* [GEGEVEN TEKST]:
****

Bluetooth is een radioverbinding voor de korte afstand die bedoeld is om verbindingskabels tussen apparaten te vervangen. Met Bluetooth uitgeruste apparaten kunnen verbindingen maken en zelfs taken uitvoeren zonder enige inmenging van gebruikers. Het gaat hier om een massaproduct – men denkt aan aantallen van honderd miljoen of meer en prijzen van 5 euro of minder. Bluetooth is een techniek voor digitale communicatie die deels in hardware en deels in software wordt geïmplementeerd. Hans van Thiel geeft uitleg.
Kabels zijn lastig. Ze zijn of te kort of te lang. Ze zitten in de weg en het zijn er te veel. Ze beperken de mobiliteit van apparatuur. Je moet kabels losmaken en dan weer vastzetten. Ze breken als ze te vaak gebogen worden. Losse kabels zijn gevaarlijk bij het autorijden en op het werk.
In 1994 begon Ericsson Mobile Communications een studie of het niet mogelijk zou zijn mobiele telefoons en accessoires op een andere manier te verbinden dan door kabels. In 1998 werd als vervolg daarop de Bluetooth Special Interest Group opgericht door Ericsson en enkele partners, en al snel sloten andere grote spelers zich er bij aan. Zo raakte Philips Semiconductors in 1999 bij het initiatief betrokken en inmiddels heeft de Bluetooth SIG niet minder dan 2500 leden. Die hebben zich verplicht hun producten te certificeren en het merk ‘Bluetooth’ zal dus een bepaalde kwaliteit garanderen.

****

* [AANGELEVERD MATERIAAL]:
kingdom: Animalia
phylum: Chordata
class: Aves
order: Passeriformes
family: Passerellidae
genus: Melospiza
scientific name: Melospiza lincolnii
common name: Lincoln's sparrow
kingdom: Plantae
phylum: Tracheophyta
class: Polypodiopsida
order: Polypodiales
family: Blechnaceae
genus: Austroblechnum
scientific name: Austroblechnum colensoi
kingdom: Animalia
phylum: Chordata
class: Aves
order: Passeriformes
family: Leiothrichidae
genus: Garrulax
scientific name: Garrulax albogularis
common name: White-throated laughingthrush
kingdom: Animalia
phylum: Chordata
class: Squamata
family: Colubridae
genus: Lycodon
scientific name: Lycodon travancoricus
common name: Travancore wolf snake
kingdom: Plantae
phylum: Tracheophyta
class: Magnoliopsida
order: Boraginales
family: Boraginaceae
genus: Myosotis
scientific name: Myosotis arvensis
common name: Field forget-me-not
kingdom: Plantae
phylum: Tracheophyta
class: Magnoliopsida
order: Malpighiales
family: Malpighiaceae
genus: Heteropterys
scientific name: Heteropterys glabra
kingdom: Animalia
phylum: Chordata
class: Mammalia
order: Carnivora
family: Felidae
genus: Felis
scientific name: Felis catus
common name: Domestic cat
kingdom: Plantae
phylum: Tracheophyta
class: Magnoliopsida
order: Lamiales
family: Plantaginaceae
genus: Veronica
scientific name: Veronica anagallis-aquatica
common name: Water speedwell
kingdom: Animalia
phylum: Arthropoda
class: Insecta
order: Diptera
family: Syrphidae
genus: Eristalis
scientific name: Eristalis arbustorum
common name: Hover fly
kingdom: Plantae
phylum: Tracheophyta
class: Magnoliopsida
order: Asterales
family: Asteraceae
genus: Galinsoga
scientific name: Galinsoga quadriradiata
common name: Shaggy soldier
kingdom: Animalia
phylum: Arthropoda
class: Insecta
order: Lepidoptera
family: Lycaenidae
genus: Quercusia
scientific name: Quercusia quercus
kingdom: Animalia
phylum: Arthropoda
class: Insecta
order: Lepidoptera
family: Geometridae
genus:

****

* [OPDRACHTEN]:
a) Beantwoord de volgende vragen aan de hand van de tekst over Bluetooth.
(i) In welk jaar begon Ericsson Mobile Communications de studie naar een andere manier om mobiele telefoons en accessoires te verbinden?
(ii) Hoeveel leden heeft de Bluetooth SIG inmiddels?
(iii) Welke prijzen worden genoemd voor het massaproduct Bluetooth?
b) Geef bij elke bewering aan of die klopt met de tekst over Bluetooth, en citeer de woorden uit de tekst die dat bepalen.
(i) Bluetooth wordt volledig in software geïmplementeerd.
(ii) Philips Semiconductors raakte in 1999 bij het initiatief betrokken.
(iii) Losse kabels zijn volgens de tekst gevaarlijk bij het autorijden.
c) Schrijf een vervolg op de tekst over Bluetooth dat aansluit op de laatste zin.

* [DE ANTWOORDEN]:
a)
(i) In 1994.
(ii) Niet minder dan 2500 leden.
(iii) Prijzen van 5 euro of minder.

b)
(i) Nee: "deels in hardware en deels in software wordt geïmplementeerd"
(ii) Ja: "Zo raakte Philips Semiconductors in 1999 bij het initiatief betrokken"
(iii) Ja: "Losse kabels zijn gevaarlijk bij het autorijden en op het werk"

c)
De doelstelling van de SIG was en is heel eenvoudig: een universeel alternatief ontwikkelen voor verbindingskabels. Zo’n alternatief is, per definitie, draadloos en dat brengt een aantal problemen met zich mee. De doelstelling mag dan wel eenvoudig zijn, de uitwerking is dat zeker niet. De Bluetooth specificatie 1.1 van februari 2001 beslaat dan ook rond de 1100 bladzijden.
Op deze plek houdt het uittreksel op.